◆ The records:
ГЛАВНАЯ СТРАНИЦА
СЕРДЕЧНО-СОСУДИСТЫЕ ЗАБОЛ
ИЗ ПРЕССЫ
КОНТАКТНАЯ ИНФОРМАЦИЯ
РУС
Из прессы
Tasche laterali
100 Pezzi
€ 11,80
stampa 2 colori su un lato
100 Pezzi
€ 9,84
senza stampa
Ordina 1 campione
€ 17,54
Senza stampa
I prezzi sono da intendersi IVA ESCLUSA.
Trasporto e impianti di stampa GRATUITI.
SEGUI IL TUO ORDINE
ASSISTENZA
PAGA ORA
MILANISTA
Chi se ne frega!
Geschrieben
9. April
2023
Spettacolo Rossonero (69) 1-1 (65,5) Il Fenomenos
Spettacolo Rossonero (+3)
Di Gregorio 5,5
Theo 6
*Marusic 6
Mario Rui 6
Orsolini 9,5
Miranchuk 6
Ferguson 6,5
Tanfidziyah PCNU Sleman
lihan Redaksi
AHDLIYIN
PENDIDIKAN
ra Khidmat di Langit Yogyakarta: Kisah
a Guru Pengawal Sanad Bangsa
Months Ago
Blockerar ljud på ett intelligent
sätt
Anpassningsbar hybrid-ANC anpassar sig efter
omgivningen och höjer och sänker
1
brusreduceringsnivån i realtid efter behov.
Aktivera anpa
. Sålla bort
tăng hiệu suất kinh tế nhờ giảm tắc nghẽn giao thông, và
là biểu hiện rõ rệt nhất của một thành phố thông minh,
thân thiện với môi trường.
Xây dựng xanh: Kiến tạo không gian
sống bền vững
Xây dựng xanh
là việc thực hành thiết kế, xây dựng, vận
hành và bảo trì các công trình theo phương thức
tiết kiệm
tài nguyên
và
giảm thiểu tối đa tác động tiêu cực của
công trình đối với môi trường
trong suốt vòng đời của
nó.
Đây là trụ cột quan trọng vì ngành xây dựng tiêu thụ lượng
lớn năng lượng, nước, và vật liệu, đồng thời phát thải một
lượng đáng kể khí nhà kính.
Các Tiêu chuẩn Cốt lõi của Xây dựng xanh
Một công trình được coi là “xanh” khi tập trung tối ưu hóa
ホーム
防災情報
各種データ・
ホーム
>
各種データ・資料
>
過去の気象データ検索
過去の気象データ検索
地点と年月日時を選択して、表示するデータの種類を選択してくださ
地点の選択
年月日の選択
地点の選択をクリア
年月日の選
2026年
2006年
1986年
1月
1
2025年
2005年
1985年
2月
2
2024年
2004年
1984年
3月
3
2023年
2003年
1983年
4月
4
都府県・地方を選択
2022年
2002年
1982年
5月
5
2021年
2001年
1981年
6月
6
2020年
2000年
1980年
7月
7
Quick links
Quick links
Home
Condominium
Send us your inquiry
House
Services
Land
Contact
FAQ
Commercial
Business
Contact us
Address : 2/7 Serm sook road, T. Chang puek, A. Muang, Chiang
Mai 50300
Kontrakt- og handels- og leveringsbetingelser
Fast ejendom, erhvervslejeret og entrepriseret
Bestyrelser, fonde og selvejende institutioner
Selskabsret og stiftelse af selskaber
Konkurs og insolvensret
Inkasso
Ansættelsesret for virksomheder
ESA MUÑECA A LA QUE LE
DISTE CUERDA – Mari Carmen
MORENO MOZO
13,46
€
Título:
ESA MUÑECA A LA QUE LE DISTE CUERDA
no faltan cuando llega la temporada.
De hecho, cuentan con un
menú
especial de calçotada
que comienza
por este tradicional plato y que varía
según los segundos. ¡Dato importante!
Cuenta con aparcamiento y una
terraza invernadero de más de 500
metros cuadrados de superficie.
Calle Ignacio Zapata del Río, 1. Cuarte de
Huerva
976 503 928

◆ What is being asked: Return every line of text in the data as a JSON array of strings, with one string per line and no blank lines.

◆ Output:
[
  "ГЛАВНАЯ СТРАНИЦА",
  "СЕРДЕЧНО-СОСУДИСТЫЕ ЗАБОЛ",
  "ИЗ ПРЕССЫ",
  "КОНТАКТНАЯ ИНФОРМАЦИЯ",
  "РУС",
  "Из прессы",
  "Tasche laterali",
  "100 Pezzi",
  "€ 11,80",
  "stampa 2 colori su un lato",
  "100 Pezzi",
  "€ 9,84",
  "senza stampa",
  "Ordina 1 campione",
  "€ 17,54",
  "Senza stampa",
  "I prezzi sono da intendersi IVA ESCLUSA.",
  "Trasporto e impianti di stampa GRATUITI.",
  "SEGUI IL TUO ORDINE",
  "ASSISTENZA",
  "PAGA ORA",
  "MILANISTA",
  "Chi se ne frega!",
  "Geschrieben",
  "9. April",
  "2023",
  "Spettacolo Rossonero (69) 1-1 (65,5) Il Fenomenos",
  "Spettacolo Rossonero (+3)",
  "Di Gregorio 5,5",
  "Theo 6",
  "*Marusic 6",
  "Mario Rui 6",
  "Orsolini 9,5",
  "Miranchuk 6",
  "Ferguson 6,5",
  "Tanfidziyah PCNU Sleman",
  "lihan Redaksi",
  "AHDLIYIN",
  "PENDIDIKAN",
  "ra Khidmat di Langit Yogyakarta: Kisah",
  "a Guru Pengawal Sanad Bangsa",
  "Months Ago",
  "Blockerar ljud på ett intelligent",
  "sätt",
  "Anpassningsbar hybrid-ANC anpassar sig efter",
  "omgivningen och höjer och sänker",
  "1",
  "brusreduceringsnivån i realtid efter behov.",
  "Aktivera anpa",
  ". Sålla bort",
  "tăng hiệu suất kinh tế nhờ giảm tắc nghẽn giao thông, và",
  "là biểu hiện rõ rệt nhất của một thành phố thông minh,",
  "thân thiện với môi trường.",
  "Xây dựng xanh: Kiến tạo không gian",
  "sống bền vững",
  "Xây dựng xanh",
  "là việc thực hành thiết kế, xây dựng, vận",
  "hành và bảo trì các công trình theo phương thức",
  "tiết kiệm",
  "tài nguyên",
  "và",
  "giảm thiểu tối đa tác động tiêu cực của",
  "công trình đối với môi trường",
  "trong suốt vòng đời của",
  "nó.",
  "Đây là trụ cột quan trọng vì ngành xây dựng tiêu thụ lượng",
  "lớn năng lượng, nước, và vật liệu, đồng thời phát thải một",
  "lượng đáng kể khí nhà kính.",
  "Các Tiêu chuẩn Cốt lõi của Xây dựng xanh",
  "Một công trình được coi là “xanh” khi tập trung tối ưu hóa",
  "ホーム",
  "防災情報",
  "各種データ・",
  "ホーム",
  ">",
  "各種データ・資料",
  ">",
  "過去の気象データ検索",
  "過去の気象データ検索",
  "地点と年月日時を選択して、表示するデータの種類を選択してくださ",
  "地点の選択",
  "年月日の選択",
  "地点の選択をクリア",
  "年月日の選",
  "2026年",
  "2006年",
  "1986年",
  "1月",
  "1",
  "2025年",
  "2005年",
  "1985年",
  "2月",
  "2",
  "2024年",
  "2004年",
  "1984年",
  "3月",
  "3",
  "2023年",
  "2003年",
  "1983年",
  "4月",
  "4",
  "都府県・地方を選択",
  "2022年",
  "2002年",
  "1982年",
  "5月",
  "5",
  "2021年",
  "2001年",
  "1981年",
  "6月",
  "6",
  "2020年",
  "2000年",
  "1980年",
  "7月",
  "7",
  "Quick links",
  "Quick links",
  "Home",
  "Condominium",
  "Send us your inquiry",
  "House",
  "Services",
  "Land",
  "Contact",
  "FAQ",
  "Commercial",
  "Business",
  "Contact us",
  "Address : 2/7 Serm sook road, T. Chang puek, A. Muang, Chiang",
  "Mai 50300",
  "Kontrakt- og handels- og leveringsbetingelser",
  "Fast ejendom, erhvervslejeret og entrepriseret",
  "Bestyrelser, fonde og selvejende institutioner",
  "Selskabsret og stiftelse af selskaber",
  "Konkurs og insolvensret",
  "Inkasso",
  "Ansættelsesret for virksomheder",
  "ESA MUÑECA A LA QUE LE",
  "DISTE CUERDA – Mari Carmen",
  "MORENO MOZO",
  "13,46",
  "€",
  "Título:",
  "ESA MUÑECA A LA QUE LE DISTE CUERDA",
  "no faltan cuando llega la temporada.",
  "De hecho, cuentan con un",
  "menú",
  "especial de calçotada",
  "que comienza",
  "por este tradicional plato y que varía",
  "según los segundos. ¡Dato importante!",
  "Cuenta con aparcamiento y una",
  "terraza invernadero de más de 500",
  "metros cuadrados de superficie.",
  "Calle Ignacio Zapata del Río, 1. Cuarte de",
  "Huerva",
  "976 503 928"
]